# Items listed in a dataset
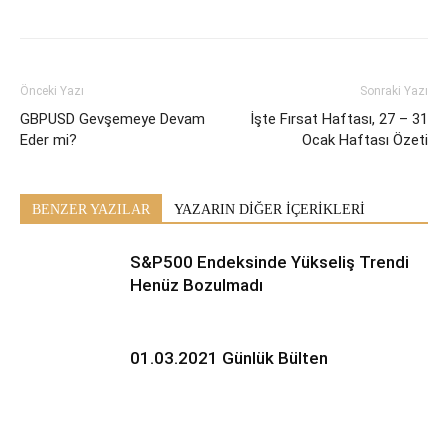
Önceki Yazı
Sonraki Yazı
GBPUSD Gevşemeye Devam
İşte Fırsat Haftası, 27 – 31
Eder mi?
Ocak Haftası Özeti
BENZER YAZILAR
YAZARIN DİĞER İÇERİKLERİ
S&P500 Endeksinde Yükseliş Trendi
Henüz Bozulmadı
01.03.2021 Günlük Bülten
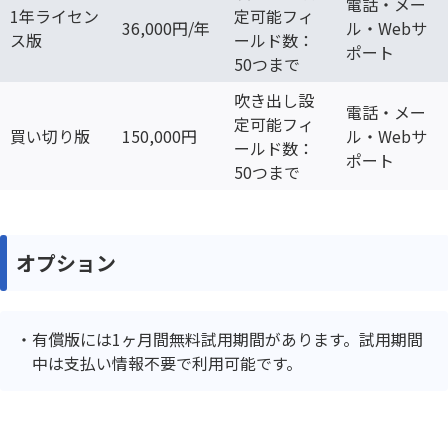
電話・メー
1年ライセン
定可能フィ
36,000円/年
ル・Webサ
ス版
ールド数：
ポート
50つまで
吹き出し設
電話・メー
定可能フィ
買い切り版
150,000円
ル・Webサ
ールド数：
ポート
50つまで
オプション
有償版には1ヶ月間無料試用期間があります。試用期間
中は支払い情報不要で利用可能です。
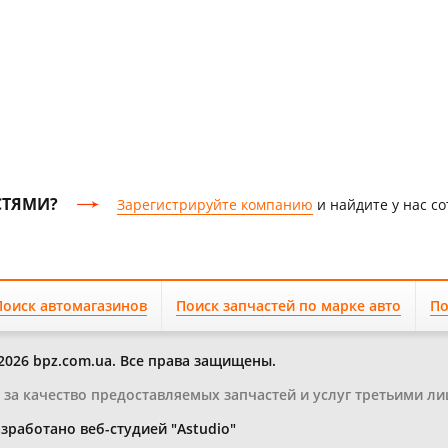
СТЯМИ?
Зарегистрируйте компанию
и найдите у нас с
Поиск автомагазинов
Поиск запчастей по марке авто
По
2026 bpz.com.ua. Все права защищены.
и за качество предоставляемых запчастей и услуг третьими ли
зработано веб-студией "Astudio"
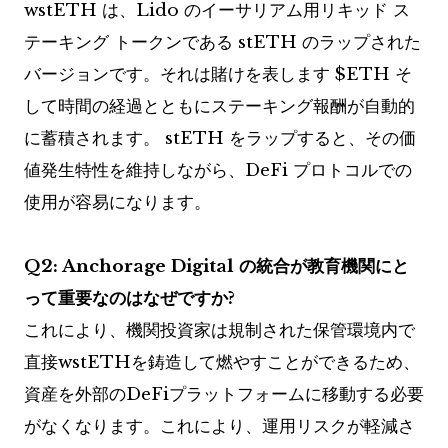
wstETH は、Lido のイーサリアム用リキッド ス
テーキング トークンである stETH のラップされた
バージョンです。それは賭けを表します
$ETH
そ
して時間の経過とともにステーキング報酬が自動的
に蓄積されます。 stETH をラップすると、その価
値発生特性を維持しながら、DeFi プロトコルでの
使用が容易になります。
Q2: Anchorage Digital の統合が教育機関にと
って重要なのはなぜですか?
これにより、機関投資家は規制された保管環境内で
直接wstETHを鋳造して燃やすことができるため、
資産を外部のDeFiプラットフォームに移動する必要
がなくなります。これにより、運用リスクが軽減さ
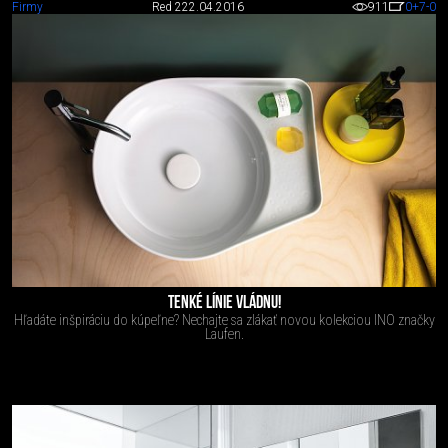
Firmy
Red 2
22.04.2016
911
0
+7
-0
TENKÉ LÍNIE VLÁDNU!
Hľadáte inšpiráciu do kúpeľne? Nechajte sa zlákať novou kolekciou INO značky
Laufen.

...

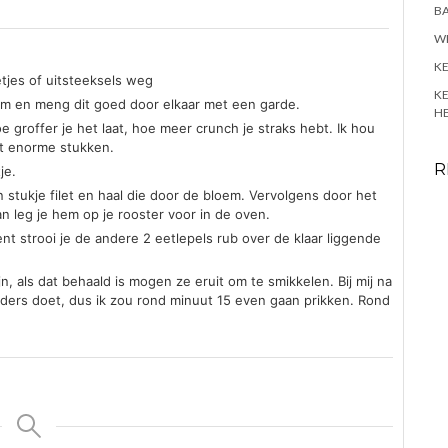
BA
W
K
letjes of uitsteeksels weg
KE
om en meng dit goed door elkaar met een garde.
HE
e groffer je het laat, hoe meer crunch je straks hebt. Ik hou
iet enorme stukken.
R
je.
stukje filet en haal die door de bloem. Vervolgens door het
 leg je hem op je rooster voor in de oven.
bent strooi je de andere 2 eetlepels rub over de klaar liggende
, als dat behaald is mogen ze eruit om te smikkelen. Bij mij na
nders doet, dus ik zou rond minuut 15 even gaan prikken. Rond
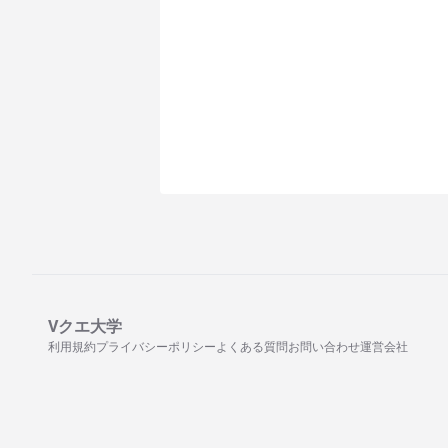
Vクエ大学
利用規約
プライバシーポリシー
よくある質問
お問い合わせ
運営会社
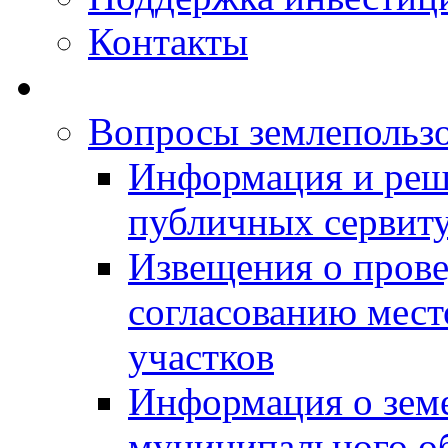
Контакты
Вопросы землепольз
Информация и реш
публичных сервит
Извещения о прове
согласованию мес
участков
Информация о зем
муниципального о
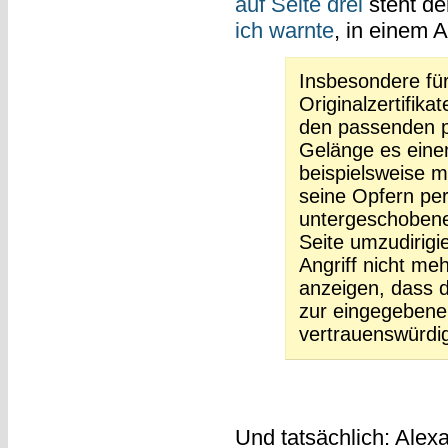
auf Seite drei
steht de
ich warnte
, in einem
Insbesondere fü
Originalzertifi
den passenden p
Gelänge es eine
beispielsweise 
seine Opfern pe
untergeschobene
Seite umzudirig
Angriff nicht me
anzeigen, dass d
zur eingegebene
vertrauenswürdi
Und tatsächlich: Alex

# Activity
If a line in the records includes the string "Haftası", copy it.

# Response box
İşte Fırsat Haftası, 27 – 31
Ocak Haftası Özeti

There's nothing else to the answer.